=== EXERCISE TASKS ===
a) Name every film or television work that the passage on Katy Perry's Play residency says the show draws influence from.
b) Quote the passage on Katy Perry's Play residency from "Perry opened Play" to "chart by Pollstar.".

=== DOCUMENT EXTRACT ===
-=-=-

Play (stylized as ᑭᒪᗩY) is the first concert residency hosted by American singer Katy Perry. The first eight concerts were announced in May 2021, which ran at The Theatre of Resorts World Las Vegas from December 29, 2021 to January 15, 2022. Eight more shows were added later that month in response to popular demand, extending the residency to March 2022. Ticket sales became widely available to purchase on May 24 after a pre-sale for those with Citibank cards. Perry announced in January 2022 that she had added 16 more shows for May through August. On June 1, 2022, she announced that a further eight shows were added for October, due to increasing demand.

Perry opened Play to a sold-out crowd at the Resorts World theatre, with the furthest seat being only 150 feet away from the stage. In February 2022, the first set of boxscores were reported by Billboard. She earned $6.98 million from the eight reported dates and drew a total of 31,933 attendees in the timeframe. From these earnings, she reached the top spot on the Artist Power Index (APX) chart by Pollstar.

Background 
The show draws influence from Honey, I Shrunk the Kids, Pee-wee's Playhouse, and Pee-wee's Big Adventure. Perry also stated "It's just gonna be a feast for both the ears and the eyes and it is like the most laughter I've had in a rehearsal setting ever in my life. My co-creators and collaborators and the dancers and the band, everybody's just like, 'This is the kookiest idea.'"

-=-=-

=== ITEMS ===
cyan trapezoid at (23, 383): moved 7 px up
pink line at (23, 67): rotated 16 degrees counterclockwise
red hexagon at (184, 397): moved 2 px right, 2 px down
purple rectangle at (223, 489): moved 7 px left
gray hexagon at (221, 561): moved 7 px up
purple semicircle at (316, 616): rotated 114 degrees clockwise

-=-=-

=== EXERCISE SOLUTIONS ===
a)
Honey, I Shrunk the Kids
Pee-wee's Playhouse
Pee-wee's Big Adventure

b)
Perry opened Play to a sold-out crowd at the Resorts World theatre, with the furthest seat being only 150 feet away from the stage. In February 2022, the first set of boxscores were reported by Billboard. She earned $6.98 million from the eight reported dates and drew a total of 31,933 attendees in the timeframe. From these earnings, she reached the top spot on the Artist Power Index (APX) chart by Pollstar.